The story turns on Julio Levy’s (Rodrigo de la Serna) return from exile to his home country, finding a mix of hope for a democratic future and paranoia of its precariousness. His brother is then abducted. “The kidnapping for ransom, begins to tease a political strand in the film, exposing alliances, how the same agents of state control and intelligence services were still operating during democracy,” Daniela Goggi told Variety. The unceasing attempts by the family to seek the brother’s return, and a closing vice of corruption and time propel this political thriller.
Goggi and co-writer Andrea Garrote have fictionalized the memoir “El Salto de Papá” by Martín Sivak and wrote with de la Serna in mind.
“For us, he was the actor; there was hardly any possibility of it being someone else.”
The “Money Heist” star brings both psychological and physical heft to the role and is supported by Germán Palacios (“Hunting Season”) and Julieta Zylberberg (“My Friend From The Park.”)
“We began to study how people spoke in the 1980s, particularly how intellectuals and progressive figures of that time spoke, their cadence and intonation,” Goggi said when asked about the commitment needed for the role.
“There was work on the body, too, on posture, gaining weight, breathing patterns; the character had to have dyspnea and a constant lack of air. There was a complete transformation to bring the character’s imagination to life and also a physical intervention. And in those interventions of a body that is a self-destructive machine, which smokes and eats; it only swallows smoke and instead of speaking, it exhales smoke. He cannot express his feelings.” she concluded.
What is expressed, through de la Serna’s performance and all aspects of the film, is a deep anxiety as we move within his business, his family home, and the corridors of the institutional buildings.
“The camera is never still, mirroring the character’s condition, who would not be able to continue if he stopped. This state of anxiety is constructed by having these characters move through these spaces with long tracking shots,” Goggi said.
The film premiered at Venice Horizons and was described by Variety as a “sober and serious look at a sober and serious subject.”
It is also timely, current elections in Argentina have provided the public with a choice between a Peronist economy minister or a hard-right libertarian. Politics is seldom easy.

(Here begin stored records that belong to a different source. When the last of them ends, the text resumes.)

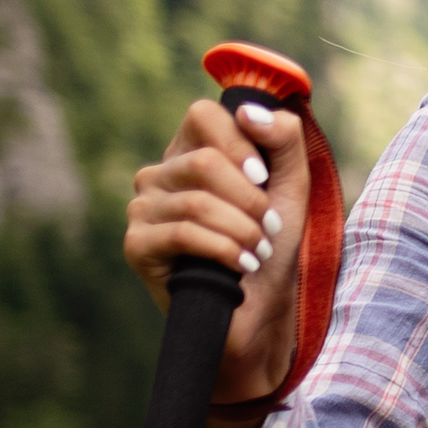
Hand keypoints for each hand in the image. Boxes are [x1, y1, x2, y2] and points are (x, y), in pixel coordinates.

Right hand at [125, 99, 310, 405]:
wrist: (258, 316)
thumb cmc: (271, 249)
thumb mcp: (290, 187)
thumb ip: (284, 139)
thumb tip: (249, 111)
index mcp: (191, 152)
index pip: (204, 114)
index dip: (241, 143)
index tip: (265, 179)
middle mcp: (159, 174)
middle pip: (205, 160)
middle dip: (249, 198)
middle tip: (267, 228)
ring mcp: (143, 209)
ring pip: (198, 200)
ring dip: (242, 229)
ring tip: (258, 252)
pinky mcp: (137, 246)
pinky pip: (184, 232)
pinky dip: (224, 249)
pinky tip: (241, 266)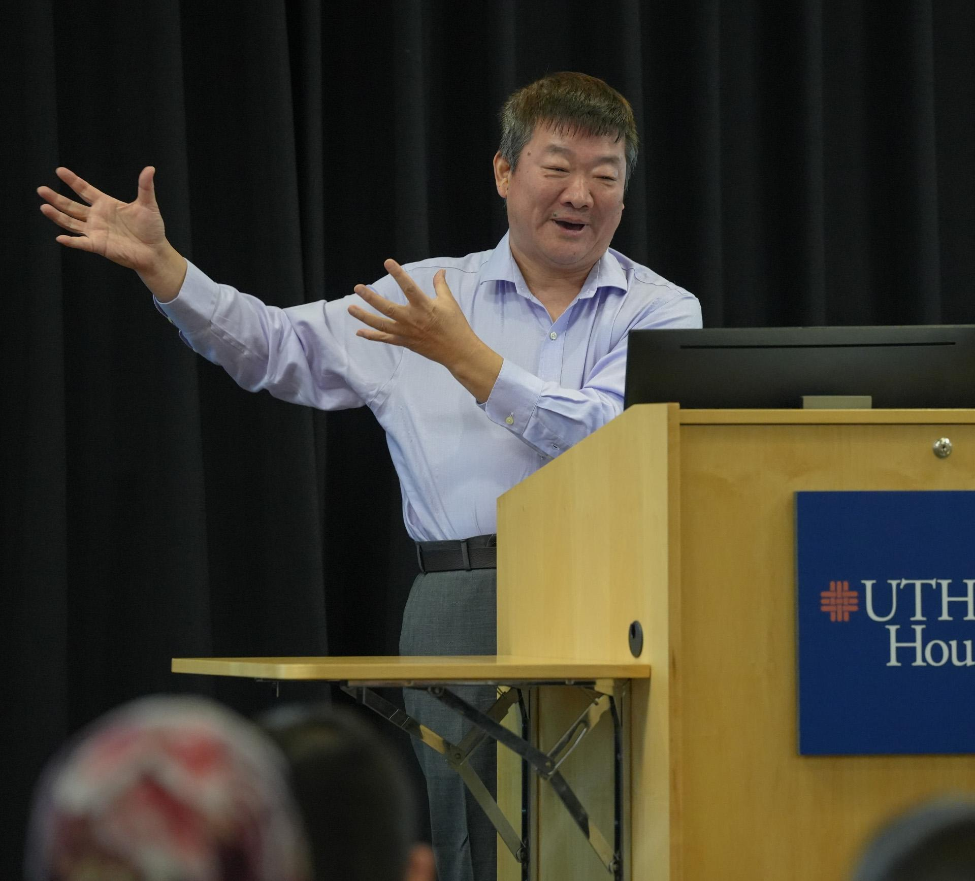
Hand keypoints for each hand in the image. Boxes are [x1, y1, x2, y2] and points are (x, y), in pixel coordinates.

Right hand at [38, 166, 185, 300]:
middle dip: (56, 198)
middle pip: (71, 206)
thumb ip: (145, 187)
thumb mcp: (148, 205)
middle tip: (41, 189)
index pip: (85, 190)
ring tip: (44, 207)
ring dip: (57, 216)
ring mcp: (96, 231)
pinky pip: (81, 243)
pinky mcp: (98, 245)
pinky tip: (60, 238)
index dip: (73, 181)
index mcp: (106, 204)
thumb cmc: (152, 228)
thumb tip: (150, 168)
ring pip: (71, 222)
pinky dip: (71, 241)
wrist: (155, 252)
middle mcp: (97, 217)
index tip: (60, 171)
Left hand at [350, 260, 502, 401]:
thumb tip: (440, 271)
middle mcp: (411, 319)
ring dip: (364, 316)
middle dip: (370, 297)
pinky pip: (385, 339)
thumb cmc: (455, 325)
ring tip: (350, 308)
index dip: (398, 274)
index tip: (387, 262)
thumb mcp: (449, 302)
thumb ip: (440, 285)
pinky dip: (371, 336)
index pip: (408, 287)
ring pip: (381, 324)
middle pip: (386, 307)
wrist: (457, 351)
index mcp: (423, 306)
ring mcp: (406, 332)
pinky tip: (359, 332)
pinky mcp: (405, 342)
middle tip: (357, 287)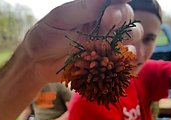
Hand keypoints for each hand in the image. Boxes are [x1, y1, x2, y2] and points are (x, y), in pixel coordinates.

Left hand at [20, 0, 141, 82]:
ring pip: (132, 37)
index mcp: (93, 12)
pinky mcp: (105, 62)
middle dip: (122, 17)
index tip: (112, 7)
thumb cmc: (46, 37)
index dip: (120, 2)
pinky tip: (115, 58)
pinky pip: (124, 59)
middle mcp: (103, 26)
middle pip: (128, 19)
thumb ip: (83, 8)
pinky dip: (126, 58)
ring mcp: (106, 45)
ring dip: (128, 37)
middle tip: (108, 18)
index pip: (116, 3)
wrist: (39, 63)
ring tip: (110, 41)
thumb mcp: (61, 19)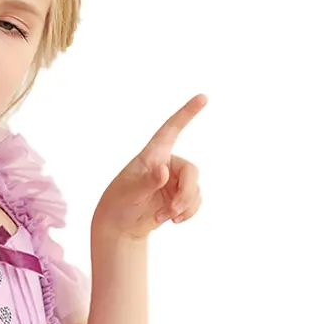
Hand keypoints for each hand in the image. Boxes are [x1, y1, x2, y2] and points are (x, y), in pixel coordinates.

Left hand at [91, 94, 204, 244]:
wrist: (121, 226)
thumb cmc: (119, 204)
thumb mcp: (130, 193)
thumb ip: (148, 182)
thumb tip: (164, 171)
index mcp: (152, 155)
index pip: (171, 129)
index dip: (187, 113)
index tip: (203, 97)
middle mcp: (167, 164)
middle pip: (191, 171)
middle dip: (186, 192)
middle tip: (173, 210)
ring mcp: (175, 181)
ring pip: (195, 189)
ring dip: (184, 206)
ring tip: (167, 217)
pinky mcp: (180, 197)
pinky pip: (196, 201)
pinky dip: (188, 212)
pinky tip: (173, 220)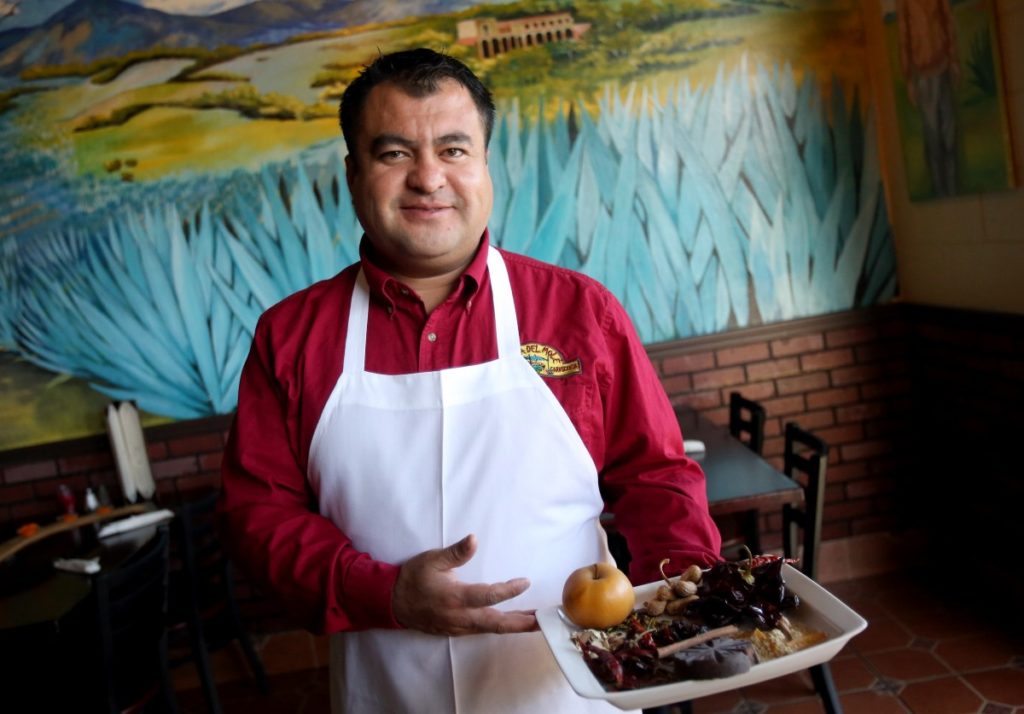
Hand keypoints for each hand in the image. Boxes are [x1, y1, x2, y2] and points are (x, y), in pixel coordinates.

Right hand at [392, 534, 536, 635]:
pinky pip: (481, 631)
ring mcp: (458, 627)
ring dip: (513, 626)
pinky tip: (510, 622)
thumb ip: (456, 552)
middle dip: (521, 623)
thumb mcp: (432, 559)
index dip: (509, 590)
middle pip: (496, 623)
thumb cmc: (413, 577)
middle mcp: (459, 616)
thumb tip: (474, 539)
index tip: (525, 582)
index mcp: (455, 597)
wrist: (392, 602)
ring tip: (533, 622)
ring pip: (490, 629)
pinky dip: (498, 627)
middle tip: (542, 621)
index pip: (489, 596)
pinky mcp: (455, 631)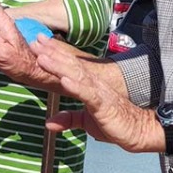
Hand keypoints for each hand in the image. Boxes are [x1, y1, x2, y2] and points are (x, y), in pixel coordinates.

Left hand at [41, 53, 162, 152]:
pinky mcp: (103, 104)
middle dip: (52, 53)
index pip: (69, 66)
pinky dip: (76, 86)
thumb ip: (68, 119)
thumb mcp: (86, 121)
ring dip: (59, 66)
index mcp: (89, 85)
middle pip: (70, 65)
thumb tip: (49, 123)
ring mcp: (98, 92)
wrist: (138, 131)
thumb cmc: (115, 123)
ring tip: (43, 57)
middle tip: (35, 41)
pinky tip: (64, 80)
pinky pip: (88, 93)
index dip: (54, 54)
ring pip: (76, 75)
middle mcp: (93, 84)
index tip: (38, 43)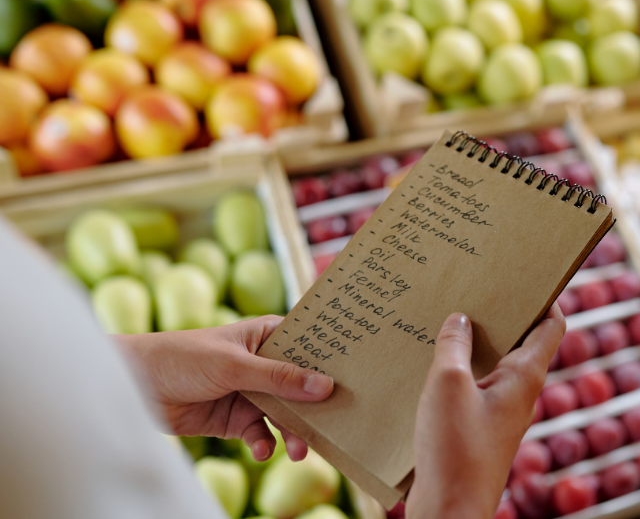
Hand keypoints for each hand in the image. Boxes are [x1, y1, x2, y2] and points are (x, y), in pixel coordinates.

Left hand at [114, 316, 334, 461]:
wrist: (131, 386)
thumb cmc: (180, 357)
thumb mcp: (234, 366)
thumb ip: (279, 378)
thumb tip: (326, 386)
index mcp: (267, 336)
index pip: (310, 346)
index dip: (333, 362)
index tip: (360, 380)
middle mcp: (263, 363)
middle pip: (302, 386)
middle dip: (316, 408)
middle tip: (333, 428)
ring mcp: (250, 391)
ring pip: (284, 413)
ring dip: (292, 432)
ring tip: (298, 451)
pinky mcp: (235, 418)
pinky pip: (261, 433)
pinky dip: (264, 443)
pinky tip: (259, 450)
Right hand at [407, 306, 565, 518]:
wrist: (449, 511)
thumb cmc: (455, 450)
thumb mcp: (447, 385)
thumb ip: (454, 345)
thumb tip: (459, 319)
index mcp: (525, 376)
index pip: (551, 325)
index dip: (545, 296)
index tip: (527, 274)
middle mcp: (519, 392)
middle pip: (520, 340)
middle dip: (500, 313)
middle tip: (474, 287)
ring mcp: (500, 412)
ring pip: (493, 364)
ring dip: (474, 342)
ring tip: (445, 317)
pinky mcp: (479, 429)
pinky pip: (474, 388)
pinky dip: (459, 370)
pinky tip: (429, 362)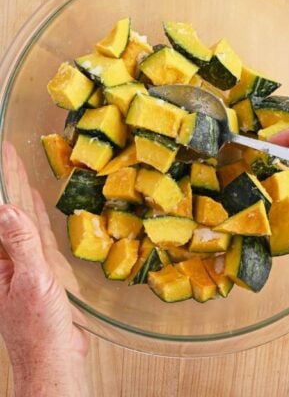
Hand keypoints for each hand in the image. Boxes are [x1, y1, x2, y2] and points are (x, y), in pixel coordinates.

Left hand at [0, 144, 88, 396]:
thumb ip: (21, 243)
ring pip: (22, 224)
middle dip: (8, 183)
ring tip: (18, 171)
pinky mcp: (39, 277)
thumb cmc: (41, 329)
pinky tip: (35, 211)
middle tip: (9, 153)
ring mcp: (23, 268)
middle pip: (8, 213)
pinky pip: (36, 239)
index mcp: (0, 262)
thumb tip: (6, 208)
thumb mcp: (34, 280)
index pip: (2, 211)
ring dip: (20, 196)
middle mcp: (8, 261)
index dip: (5, 180)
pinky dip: (35, 220)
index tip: (5, 152)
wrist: (55, 362)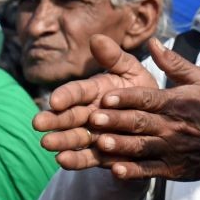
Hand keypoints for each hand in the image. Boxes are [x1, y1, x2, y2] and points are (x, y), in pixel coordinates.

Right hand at [32, 34, 159, 168]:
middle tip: (38, 123)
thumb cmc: (143, 92)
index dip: (66, 95)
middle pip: (70, 116)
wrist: (161, 122)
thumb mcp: (132, 71)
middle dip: (54, 119)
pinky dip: (75, 160)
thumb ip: (114, 58)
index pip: (77, 91)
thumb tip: (97, 38)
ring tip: (47, 144)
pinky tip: (62, 161)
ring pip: (74, 137)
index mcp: (94, 91)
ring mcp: (94, 135)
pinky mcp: (102, 155)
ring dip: (60, 140)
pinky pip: (87, 158)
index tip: (55, 100)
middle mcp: (90, 113)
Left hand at [87, 40, 199, 182]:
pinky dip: (132, 172)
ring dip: (120, 146)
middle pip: (140, 123)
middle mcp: (172, 126)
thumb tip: (153, 42)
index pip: (148, 99)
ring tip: (99, 143)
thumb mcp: (199, 80)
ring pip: (141, 147)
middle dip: (116, 121)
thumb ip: (174, 62)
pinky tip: (114, 171)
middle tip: (93, 119)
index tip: (105, 96)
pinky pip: (149, 170)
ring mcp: (171, 149)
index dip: (127, 98)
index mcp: (176, 103)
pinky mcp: (171, 168)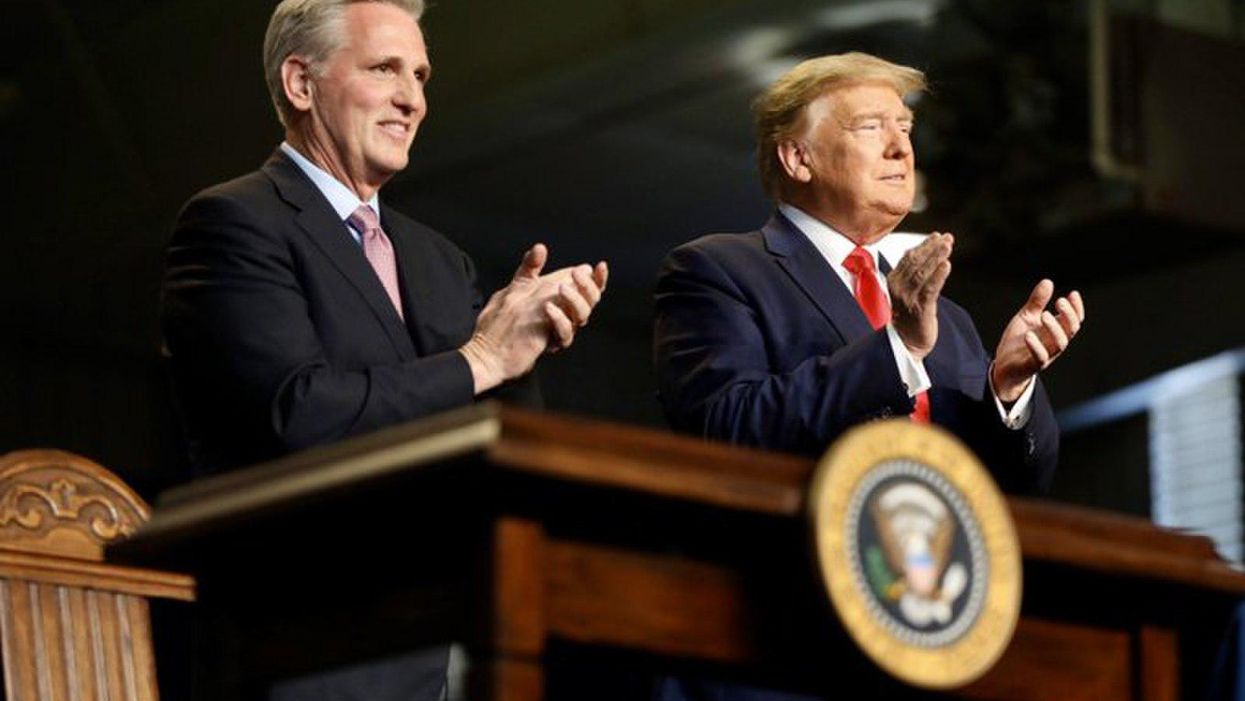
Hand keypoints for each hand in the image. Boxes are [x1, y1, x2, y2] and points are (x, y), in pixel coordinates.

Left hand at [459, 244, 607, 392]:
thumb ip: (530, 268)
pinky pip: (564, 333)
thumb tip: (540, 247)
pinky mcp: (551, 343)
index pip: (586, 289)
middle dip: (588, 285)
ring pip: (582, 316)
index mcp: (562, 301)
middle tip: (577, 274)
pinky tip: (548, 308)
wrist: (490, 348)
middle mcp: (565, 316)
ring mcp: (559, 330)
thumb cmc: (505, 319)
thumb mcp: (518, 287)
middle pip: (590, 301)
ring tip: (561, 287)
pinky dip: (559, 319)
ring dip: (575, 299)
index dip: (596, 278)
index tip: (599, 266)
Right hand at [887, 232, 953, 359]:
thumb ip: (914, 272)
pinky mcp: (920, 310)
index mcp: (894, 281)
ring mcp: (908, 299)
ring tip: (948, 246)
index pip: (908, 257)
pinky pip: (929, 289)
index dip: (923, 245)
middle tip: (946, 238)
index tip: (937, 236)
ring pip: (922, 273)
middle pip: (915, 262)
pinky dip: (938, 276)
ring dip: (936, 257)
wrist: (905, 343)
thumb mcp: (907, 290)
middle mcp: (899, 288)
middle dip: (932, 248)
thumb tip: (926, 251)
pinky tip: (947, 265)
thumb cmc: (909, 316)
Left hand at [991, 280, 1084, 401]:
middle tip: (1059, 301)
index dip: (1076, 308)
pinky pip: (1039, 357)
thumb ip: (1037, 302)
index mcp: (1055, 331)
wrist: (1004, 366)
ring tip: (1045, 315)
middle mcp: (1054, 343)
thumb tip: (1048, 281)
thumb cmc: (1018, 341)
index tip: (1072, 294)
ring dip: (1054, 328)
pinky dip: (1036, 346)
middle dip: (1068, 315)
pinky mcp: (1033, 365)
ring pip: (1059, 344)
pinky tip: (1028, 335)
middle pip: (1071, 330)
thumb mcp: (1027, 317)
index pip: (1074, 320)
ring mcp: (1046, 355)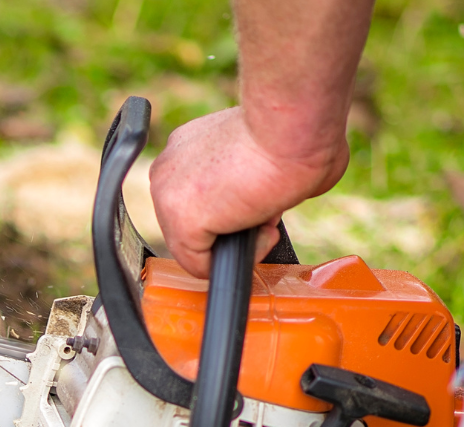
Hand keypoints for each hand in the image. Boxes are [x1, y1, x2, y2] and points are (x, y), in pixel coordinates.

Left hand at [149, 106, 350, 276]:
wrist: (292, 124)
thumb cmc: (296, 130)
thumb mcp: (262, 152)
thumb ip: (250, 178)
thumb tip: (270, 202)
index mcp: (186, 148)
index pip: (198, 198)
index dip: (235, 207)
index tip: (262, 197)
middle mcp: (168, 169)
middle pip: (194, 223)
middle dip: (234, 225)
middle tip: (268, 207)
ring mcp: (167, 196)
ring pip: (196, 247)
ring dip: (237, 240)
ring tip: (268, 216)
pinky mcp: (181, 222)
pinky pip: (202, 265)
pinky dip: (238, 257)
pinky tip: (263, 231)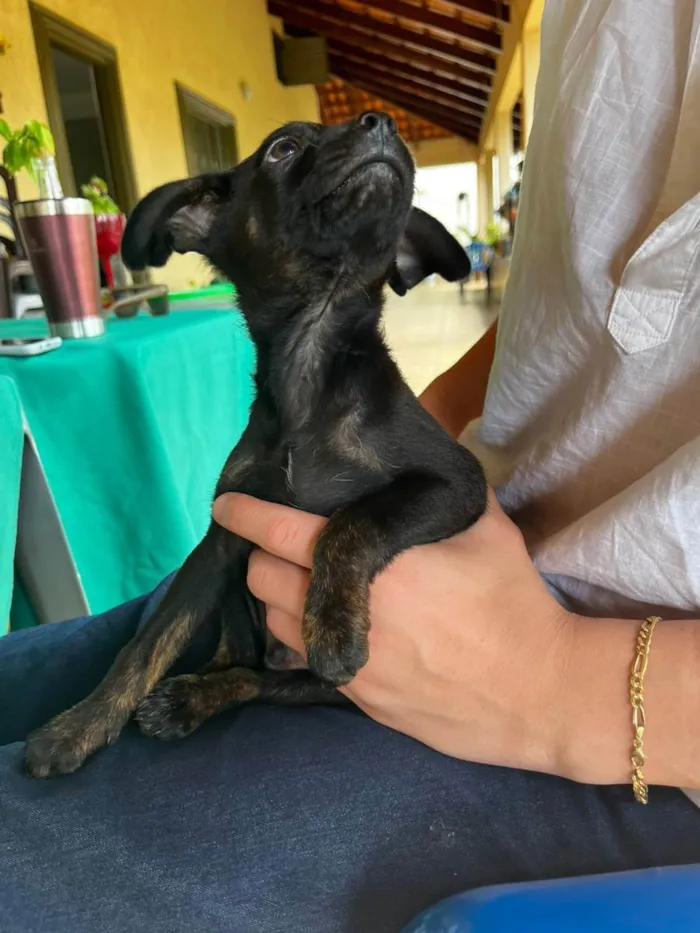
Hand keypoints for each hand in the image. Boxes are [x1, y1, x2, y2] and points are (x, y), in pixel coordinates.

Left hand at [213, 491, 576, 777]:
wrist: (537, 692)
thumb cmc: (512, 602)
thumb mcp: (485, 529)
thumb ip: (437, 496)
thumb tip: (413, 465)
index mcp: (373, 564)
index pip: (283, 532)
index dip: (245, 514)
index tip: (224, 504)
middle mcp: (346, 613)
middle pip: (263, 579)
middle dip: (261, 556)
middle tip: (282, 544)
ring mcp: (346, 661)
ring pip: (275, 624)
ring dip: (277, 597)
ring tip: (303, 582)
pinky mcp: (357, 699)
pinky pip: (306, 658)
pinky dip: (303, 633)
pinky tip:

For Goggi, knowing history is important. “For the younger generations, understanding the transition from dictatorship to democracy is very powerful because they take for granted that we live in democratic states, especially in Latin America,” she said.
“They need to understand the cost in lives and the lasting impact on people’s life stories. Reintroducing this topic into the discussion reminds us that despite the corruption and interest-driven relations in democracy, it is still always preferable to a dictatorship. It puts back on the agenda the notion that arbitrary historical processes lead to human tragedies, contemporary tragedies.”